INFORMATION -

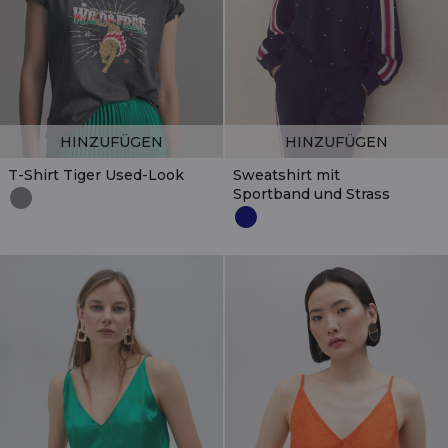
HINZUFÜGEN
HINZUFÜGEN
T-Shirt Tiger Used-Look
Sweatshirt mit
Sportband und Strass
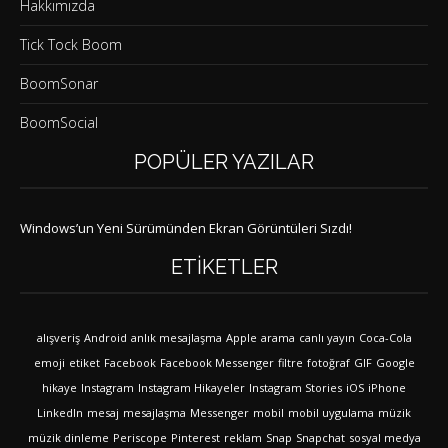
Hakkımızda
Tick Tock Boom
BoomSonar
BoomSocial
POPÜLER YAZILAR
Windows’un Yeni Sürümünden Ekran Görüntüleri Sızdı!
ETIKETLER
alışveriş
Android
anlık mesajlaşma
Apple
arama
canlı yayın
Coca-Cola
emoji
etiket
Facebook
Facebook Messenger
filtre
fotoğraf
GIF
Google
hikaye
Instagram
Instagram Hikayeler
Instagram Stories
iOS
iPhone
LinkedIn
mesaj
mesajlaşma
Messenger
mobil
mobil uygulama
müzik
müzik dinleme
Periscope
Pinterest
reklam
Snap
Snapchat
sosyal medya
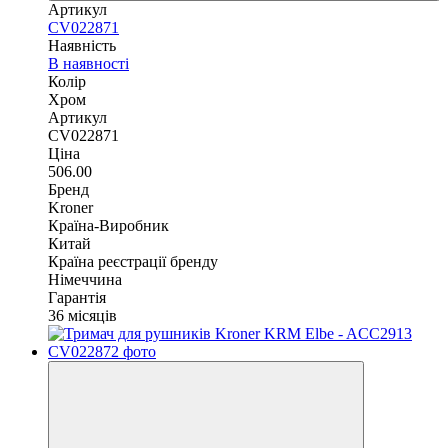
Артикул
CV022871
Наявність
В наявності
Колір
Хром
Артикул
CV022871
Ціна
506.00
Бренд
Kroner
Країна-Виробник
Китай
Країна реєстрації бренду
Німеччина
Гарантія
36 місяців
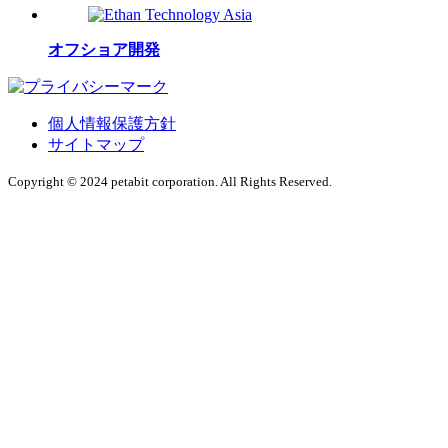
オフショア開発
個人情報保護方針
サイトマップ
Copyright © 2024 petabit corporation. All Rights Reserved.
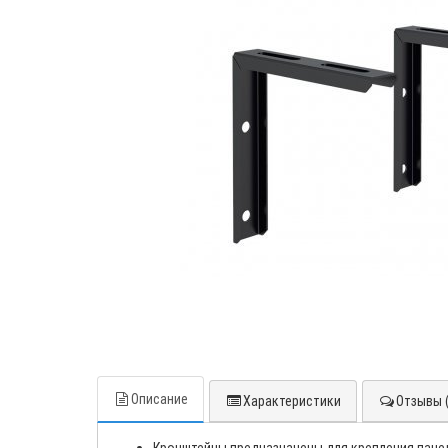
Описание
Характеристики
Отзывы (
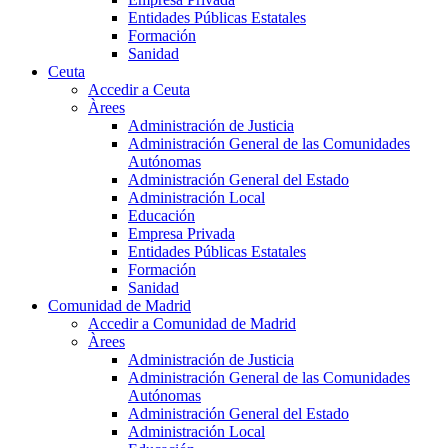
Entidades Públicas Estatales
Formación
Sanidad
Ceuta
Accedir a Ceuta
Àrees
Administración de Justicia
Administración General de las Comunidades
Autónomas
Administración General del Estado
Administración Local
Educación
Empresa Privada
Entidades Públicas Estatales
Formación
Sanidad
Comunidad de Madrid
Accedir a Comunidad de Madrid
Àrees
Administración de Justicia
Administración General de las Comunidades
Autónomas
Administración General del Estado
Administración Local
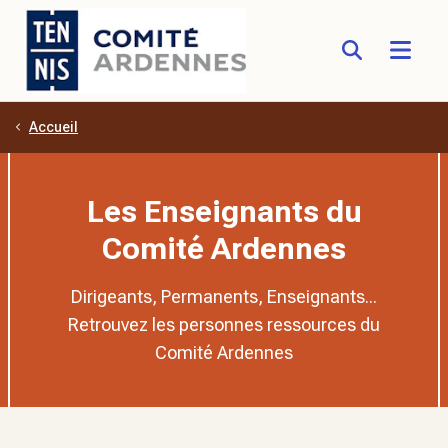
Accueil
Aller au contenu principal
Les Enseignants du
Comité Ardennes
Dirigeants, Permanents, Enseignants...
Retrouvez les personnes ressources du
Comité Ardennes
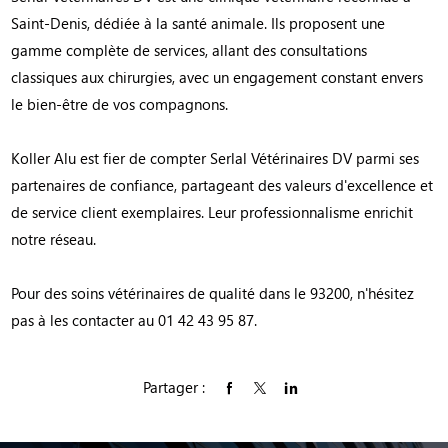
Saint-Denis, dédiée à la santé animale. Ils proposent une
gamme complète de services, allant des consultations
classiques aux chirurgies, avec un engagement constant envers
le bien-être de vos compagnons.
Koller Alu est fier de compter Serlal Vétérinaires DV parmi ses
partenaires de confiance, partageant des valeurs d'excellence et
de service client exemplaires. Leur professionnalisme enrichit
notre réseau.
Pour des soins vétérinaires de qualité dans le 93200, n'hésitez
pas à les contacter au 01 42 43 95 87.
Partager :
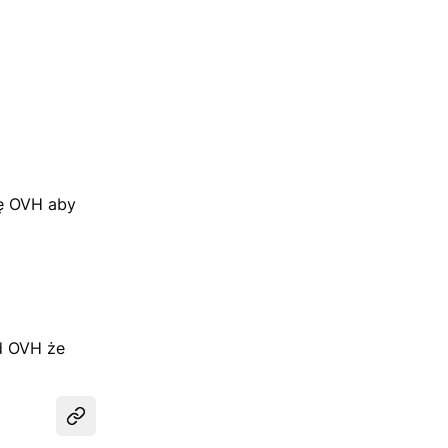
ję OVH aby
od OVH że
Udostępnij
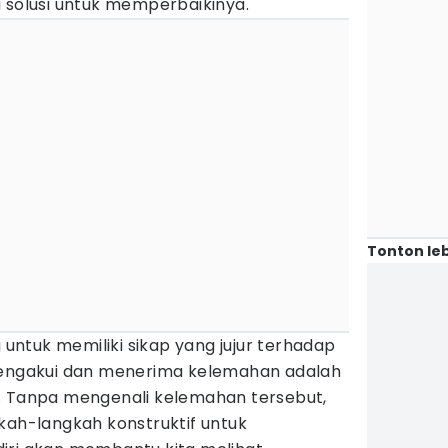
 solusi untuk memperbaikinya.
Tonton leb
g untuk memiliki sikap yang jujur terhadap
 Mengakui dan menerima kelemahan adalah
. Tanpa mengenali kelemahan tersebut,
kah-langkah konstruktif untuk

TO-DO ITEM - Set the pictures aside and reproduce exactly the lines above, from the line holding "müzik dinleme" through the line holding "Dirigeants, Permanents, Enseignants...", both included, with nothing else.

SOLVED PROBLEM -
müzik dinleme
Periscope
Pinterest
reklam
Snap
Snapchat
sosyal medya
Артикул
CV022871
Наявність
В наявності
Колір
Хром
Артикул
CV022871
Ціна
506.00
Бренд
Kroner
Країна-Виробник
Китай
Країна реєстрації бренду
Німеччина
Гарантія
36 місяців
オフショア開発
個人情報保護方針
サイトマップ
Copyright © 2024 petabit corporation. All Rights Reserved.
Описание
Характеристики
Отзывы (
Entidades Públicas Estatales
Formación
Sanidad
Ceuta
Accedir a Ceuta
Àrees
Administración de Justicia
Administración General de las Comunidades
Autónomas
Administración General del Estado
Administración Local
Educación
Empresa Privada
Entidades Públicas Estatales
Formación
Sanidad
Comunidad de Madrid
Accedir a Comunidad de Madrid
Àrees
Administración de Justicia
Administración General de las Comunidades
Autónomas
Administración General del Estado
Administración Local
Accueil
Aller au contenu principal
Les Enseignants du
Comité Ardennes
Dirigeants, Permanents, Enseignants...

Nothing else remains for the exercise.